Russian naval vessels operating off of Georgia's coastline had moved from a station in the vicinity of the Georgian port Poti into "Abkhazian territorial waters," said Sergei Menialo, commander of Russia's Novorossisk naval base, according to an Interfax news agency report.
The shift took a group of about six to eight Russian warships that had been patrolling near the Georgian port of Poti out of the path of US warships reportedly planning to make a humanitarian aid delivery to the same location.
American officials said elements of the US 6th Fleet would bring humanitarian aid to Poti for delivery to Georgian refugees from the Russo-Georgian war.

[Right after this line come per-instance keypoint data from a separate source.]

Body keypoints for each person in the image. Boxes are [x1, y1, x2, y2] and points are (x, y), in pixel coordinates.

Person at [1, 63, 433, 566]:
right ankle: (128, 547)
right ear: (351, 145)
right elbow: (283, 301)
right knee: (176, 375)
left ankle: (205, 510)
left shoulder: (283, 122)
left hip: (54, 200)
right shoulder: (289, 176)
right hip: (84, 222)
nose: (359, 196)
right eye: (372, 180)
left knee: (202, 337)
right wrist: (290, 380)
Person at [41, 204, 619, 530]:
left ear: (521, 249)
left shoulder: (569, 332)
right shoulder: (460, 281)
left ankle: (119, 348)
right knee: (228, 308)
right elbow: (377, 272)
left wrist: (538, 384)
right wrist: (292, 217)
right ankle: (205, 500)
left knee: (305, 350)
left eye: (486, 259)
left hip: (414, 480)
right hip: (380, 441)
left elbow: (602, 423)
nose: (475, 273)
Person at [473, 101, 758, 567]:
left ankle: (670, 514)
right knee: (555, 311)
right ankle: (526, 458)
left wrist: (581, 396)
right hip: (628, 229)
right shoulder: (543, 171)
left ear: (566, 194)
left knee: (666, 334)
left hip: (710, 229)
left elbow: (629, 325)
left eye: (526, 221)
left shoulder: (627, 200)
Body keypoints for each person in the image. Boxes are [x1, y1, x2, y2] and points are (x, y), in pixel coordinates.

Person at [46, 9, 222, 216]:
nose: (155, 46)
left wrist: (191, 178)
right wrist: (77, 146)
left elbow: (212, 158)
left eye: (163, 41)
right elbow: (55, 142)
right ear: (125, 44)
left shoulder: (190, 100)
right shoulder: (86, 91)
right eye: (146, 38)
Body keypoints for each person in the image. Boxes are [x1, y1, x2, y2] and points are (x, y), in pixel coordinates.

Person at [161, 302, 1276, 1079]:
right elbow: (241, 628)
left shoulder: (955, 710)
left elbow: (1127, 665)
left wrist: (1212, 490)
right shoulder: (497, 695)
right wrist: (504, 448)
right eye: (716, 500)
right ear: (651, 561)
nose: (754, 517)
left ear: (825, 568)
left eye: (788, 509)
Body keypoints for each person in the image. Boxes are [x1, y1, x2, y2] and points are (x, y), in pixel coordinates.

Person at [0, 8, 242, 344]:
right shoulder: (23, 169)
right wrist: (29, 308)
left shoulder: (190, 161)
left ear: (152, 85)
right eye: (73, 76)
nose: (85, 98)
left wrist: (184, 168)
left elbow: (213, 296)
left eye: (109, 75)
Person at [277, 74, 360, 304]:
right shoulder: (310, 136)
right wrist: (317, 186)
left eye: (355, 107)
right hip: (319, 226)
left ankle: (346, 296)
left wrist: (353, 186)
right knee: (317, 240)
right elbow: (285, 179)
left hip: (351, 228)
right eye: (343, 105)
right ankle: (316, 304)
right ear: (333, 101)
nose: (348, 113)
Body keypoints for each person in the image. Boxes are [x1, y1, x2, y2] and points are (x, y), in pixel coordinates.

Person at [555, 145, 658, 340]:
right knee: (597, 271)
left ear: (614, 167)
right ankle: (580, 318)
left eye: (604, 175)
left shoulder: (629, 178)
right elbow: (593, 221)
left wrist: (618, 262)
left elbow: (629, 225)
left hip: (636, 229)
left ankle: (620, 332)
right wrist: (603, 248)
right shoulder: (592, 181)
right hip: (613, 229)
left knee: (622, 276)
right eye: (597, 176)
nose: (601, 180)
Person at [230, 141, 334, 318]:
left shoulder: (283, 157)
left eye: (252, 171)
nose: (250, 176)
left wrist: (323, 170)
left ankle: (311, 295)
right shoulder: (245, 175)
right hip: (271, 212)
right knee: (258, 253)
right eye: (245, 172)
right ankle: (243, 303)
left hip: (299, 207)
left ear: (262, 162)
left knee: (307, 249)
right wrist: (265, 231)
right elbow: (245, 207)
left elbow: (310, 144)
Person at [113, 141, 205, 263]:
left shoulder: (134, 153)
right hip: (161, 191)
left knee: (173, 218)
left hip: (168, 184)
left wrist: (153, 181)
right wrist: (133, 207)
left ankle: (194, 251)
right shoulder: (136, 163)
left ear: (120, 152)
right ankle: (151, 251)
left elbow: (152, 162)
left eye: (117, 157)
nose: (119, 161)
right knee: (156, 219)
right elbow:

The announcement put Washington on track for a Cold War-style naval confrontation with Moscow, as elements of Russia's Black Sea fleet have been enforcing a partial blockade on Poti since early August.
NATO led by the US began a dramatic increase to its naval presence in the Black Sea in mid-August, after Russian refusal to abide by a Russo-Georgian ceasefire plan engineered by French President Nicolas Sarkozy.
The agreement among other conditions obliged all Russian and Georgian forces to return to pre-war positions -- a stipulation the Kremlin has in some cases ignored.
Russian forces landed in early August near Poti now conduct patrols into the port and continue hold road checkpoints inland. The Russian occupation has made impossible most sea shipments between Georgia and the rest of the world.
Russian admiral Sergei Kasatonov admitted the growing NATO naval formation would soon be stronger than the Russian Black Sea warships off Georgia and Abkhazia's shore but added the Kremlin could in case of a confrontation deal with the western vessels "using other forms of combat power, including aviation assets."
Kasatonov's comments made in Moscow were among the first public statements by a top Russian official of possible naval combat between Russian and NATO forces in the Black Sea.
The motivation for the increasing NATO naval presence in the region was "primarily political and not military," he added.